- Location: South Australia, Monbulla
- Nearest city: Penola
- Coordinates: 37°21′20″S 140°41′50″E﻿ / ﻿37.3555°S 140.6972°E
- Area: 2.27 km^{2} (0.88 sq mi)
- Established: 19 February 1970
- Governing body: Department for Environment and Water
- Website: Official website

= Penola Conservation Park =

Protected area in South Australia

Penola Conservation Park (formerly the Penola National Park) is a protected area located in the Australian state of South Australia in the locality of Monbulla about 329 km south-east of the state capital of Adelaide and about 12 km west of the town of Penola.

The conservation park occupies land in sections 255 and 256 of the cadastral unit of the Hundred of Monbulla. It is bounded by roads on three sides - Clay Wells Road (also known as the Robe - Penola road) to the south, Searle Road to the east and Rifle Range Road to the west. A wetland called Green Swamp located in its south-west was described in 1990 as “a semi-permanent wetland of approximately 10 ha” while in its south-east corner, there is a “small disused quarry”.

It originally acquired protected area status as one of two parcels of land proclaimed as a fauna sanctuary on 19 February 1970 under the Fauna Conservation Act 1964-1965 with the other parcel being located in the Hundred of Penola. On 10 September 1970, Sections 255 and 256 in the Hundred of Monbulla were proclaimed under the National Parks Act 1966 as the Penola National Park. On 27 April 1972, it was renamed as the Penola Conservation Park upon the proclamation of the National Parks and Wildlife Act 1972 which repealed both of the above-mentioned acts along with other statutes concerned with conservation. The land was reported in 1990 as being previously used for grazing on the basis of the condition of the vegetation and the presence of a well at the edge of the Green Swamp. As of 2016, it covered an area of 2.27 km2.

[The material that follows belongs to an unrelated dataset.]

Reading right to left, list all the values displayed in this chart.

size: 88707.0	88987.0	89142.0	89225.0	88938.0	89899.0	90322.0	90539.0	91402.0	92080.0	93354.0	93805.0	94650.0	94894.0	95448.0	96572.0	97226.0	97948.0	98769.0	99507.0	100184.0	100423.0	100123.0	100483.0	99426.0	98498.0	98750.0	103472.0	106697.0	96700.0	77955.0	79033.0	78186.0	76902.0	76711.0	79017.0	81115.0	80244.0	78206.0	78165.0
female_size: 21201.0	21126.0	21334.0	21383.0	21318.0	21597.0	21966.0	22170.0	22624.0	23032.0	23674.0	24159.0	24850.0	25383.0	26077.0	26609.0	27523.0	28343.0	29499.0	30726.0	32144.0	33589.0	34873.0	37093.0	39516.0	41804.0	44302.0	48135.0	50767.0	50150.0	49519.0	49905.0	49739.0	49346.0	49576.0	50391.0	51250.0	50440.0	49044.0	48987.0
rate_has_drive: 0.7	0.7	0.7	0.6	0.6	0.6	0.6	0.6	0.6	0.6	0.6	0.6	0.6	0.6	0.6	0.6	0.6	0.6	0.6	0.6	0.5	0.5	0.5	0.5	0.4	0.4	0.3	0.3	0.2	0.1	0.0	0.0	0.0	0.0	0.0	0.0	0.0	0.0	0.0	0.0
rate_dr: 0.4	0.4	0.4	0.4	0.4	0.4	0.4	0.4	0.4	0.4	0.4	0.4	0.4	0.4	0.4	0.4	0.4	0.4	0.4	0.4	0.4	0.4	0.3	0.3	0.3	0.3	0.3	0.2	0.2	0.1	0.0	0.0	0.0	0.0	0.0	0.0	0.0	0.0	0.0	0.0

In 1980, the conservation park's listing on the now-defunct Register of the National Estate argued it to be significant for the following reasons:
A fine reserve preserving a range of habitat types representative of the stranded dune and swale terrain of the lower south-east of South Australia. The Park incorporates both dune and swale with associated seasonal swamp. Macropus rufogriseus, Trichosurus vulpecula, Tachylglossus aculeatus and Rattus leutreolus. The diverse avifauna is augmented by a winter influx of waterbirds.

In 1990, the conservation park was described as follows:…underlain by consolidated calcarenite dunes, overlain with red, weakly structured sandy soils and unconsolidated stranded dunes of bleached sands with a yellow-grey B horizon. Two large wetland areas have a marl base and black organic soils. River red gum flats have sandy, mottled-yellow duplex soil.

In 1990, the following vegetation associations were present:
1. A “woodland or open woodland of brown stringybark” occupied the dunes.
2. A river red gum woodland with an understorey of “annual grasses and herbs and scattered shrubs” was present on “the flats associated with the wetlands”.
3. “Isolated stands” of swamp gum and rough barked manna gum were present on “the edges of the wetter areas”.
4. The north-west of the conservation park which was subject to periodic inundation supported “a large area of low heath”.
5. ”Water-ribbons and yellow marsh flower” were present in the wetlands.

As of 1990, visitation consisted of use “mainly by local residents and schools groups” and “occasional” use for “bush camping”.

The conservation park is classified as an IUCN Category III protected area.